«Immigrati, sì allo ius soli se c’è un percorso culturale»
La docente candidata alla camera per Svp - Patt ha l’elezione assicurata: «Il mio impegno sul welfare, con l’attenzione ai territori e alla formazione»
TRENTO. È una delle outsider delle elezioni del 4 marzo, Emanuela Rossini, insegnante alla Statale di Milano e consulente in politiche culturali. Candidata alla camera per l’Svp - Patt è una figura della società civile, blindata, grazie ai voti dell’Svp con cui il Patt si presenta a livello regionale. In questa campagna avvelenata dal ritorno degli scontri in piazza tra antifascisti e chi si richiama al Duce, tra slogan come “Prima gli italiani” e chi le spara più grosse sulla riduzione di tasse e balzelli, lei dichiara che è stata «una campagna elettorale bellissima».
Per il sondaggio finanziato dal Patt il centrosinistra farà l’en plein in regione, ma l’aria che tira nel resto del Paese non sembra favorire il vostro schieramento.
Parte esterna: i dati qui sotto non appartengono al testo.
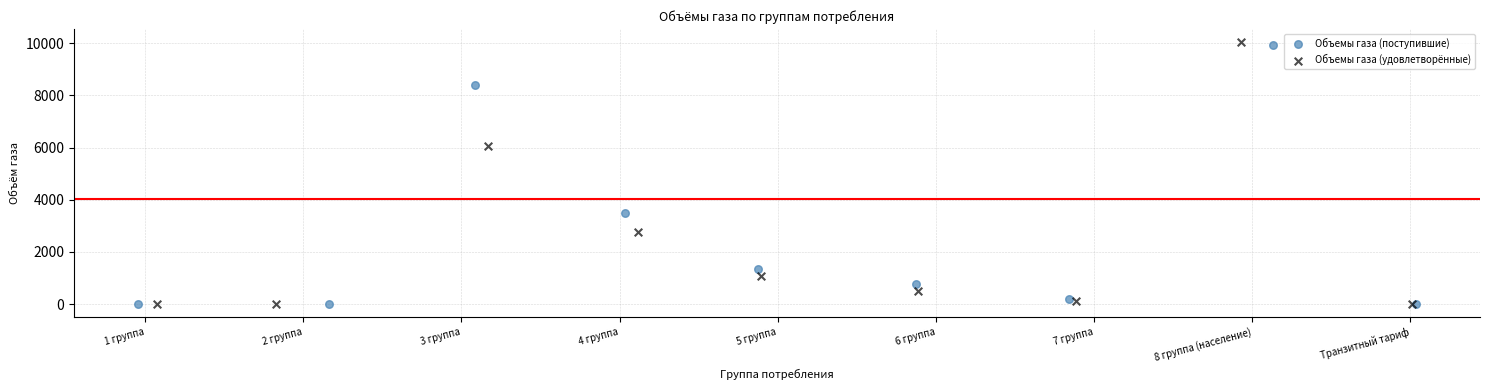

Which series has the largest Y range (max minus min)?

Объемы газа (удовлетворённые)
Lei che idea si è fatta, girando nei vari incontri elettorali?
La campagna elettorale mi ha dato l’opportunità di incontrare tanta gente, per me è stato bellissimo. Ho trovato persone che hanno bisogno di parlare, di confrontarsi e conoscere in prima persona chi sei. Direi che hanno bisogno di speranza, di capire la differenza dei programmi e l’impatto che la politica ha sulla vita di tutti i giorni. C’è voglia soprattutto di una politica legata al proprio territorio e di certezze sull’impegno a difesa dell’Autonomia.
Lei questo vento dell’antipolitica e della volontà di cambiamento non l’ha sentito?
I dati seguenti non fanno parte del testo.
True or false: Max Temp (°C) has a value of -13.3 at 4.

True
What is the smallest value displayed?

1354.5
Negli incontri della mia coalizione più che voglia di rottura, c’è la consapevolezza di quanto abbiamo conquistato. Si vogliono assicurazioni su quanto fatto e sul nostro futuro. Con l’Svp, il Patt ha un programma chiaro sulle competenze maggiori da chiedere, che riguardano il fisco, l’ambiente, la sicurezza e l’Euregio. Quindi siamo consapevoli dell’assunzione di responsabilità maggiori, quando la gente ci chiede di migliorare la viabilità, di mantenere i servizi nelle valli.
Vi avranno chiesto assicurazioni sui punti nascita, no?
Il Patt non ha mai detto bugie e se i numeri sono imposti a livello nazionale, non possiamo ignorarli. Certo, la salute delle donne va garantita e abbiamo avviato il percorso “nascere in montagna”, che il Trentino ha già presentato come macroregione alpina alla ministra Lorenzin. C’è bisogno di una medicina specializzata e una donna che vive in montagna ha bisogno della stessa sicurezza di chi vive in città: è un discorso di democrazia e noi vogliamo garantire il percorso dalla nascita fino ai tre mesi dopo perché c’è l’ aspetto scientifico, ma anche umano.
Il governo non è riuscito a fare passare lo ius soli. Lei cosa pensa delle politiche sull’immigrazione?
Abbiamo chiesto la delega per la sicurezza, perché c’è bisogno di più rispetto delle regole ma anche di politiche d’accoglienza e di più comunità. Bisogna integrare gli immigrati con una politica coordinata a livello europeo, con accordi tra i Paesi di provenienza e con l’accoglienza dignitosa. La solidarietà qui c’è, ma il fenomeno va gestito. La discussione sullo ius soli è stata inquinata dalla campagna elettorale e non sarebbe stato capito. Il Patt - Svp ha proposto una correzione per un percorso culturale, perché il migrante deve acquisire lingua e consapevolezza del Paese ospitante.
Un tema su cui si impegnerà maggiormente?
Il primo impegno è sulla nostra Autonomia, per prendersi più competenze ma anche responsabilità. Altro tema, è quello della formazione. Io che insegno da 18 anni alla Statale di Milano so cosa vuol dire un’università senza selezione: si fanno solo test corretti da computer e ho un centinaio di studenti per corso. Così non c’è qualità, le università devono avere maggior autonomia per cambiare, per creare più relazioni con i territori e partnernariati, fare nuovi corsi universitari in linea con le esigenze del mercato del lavoro.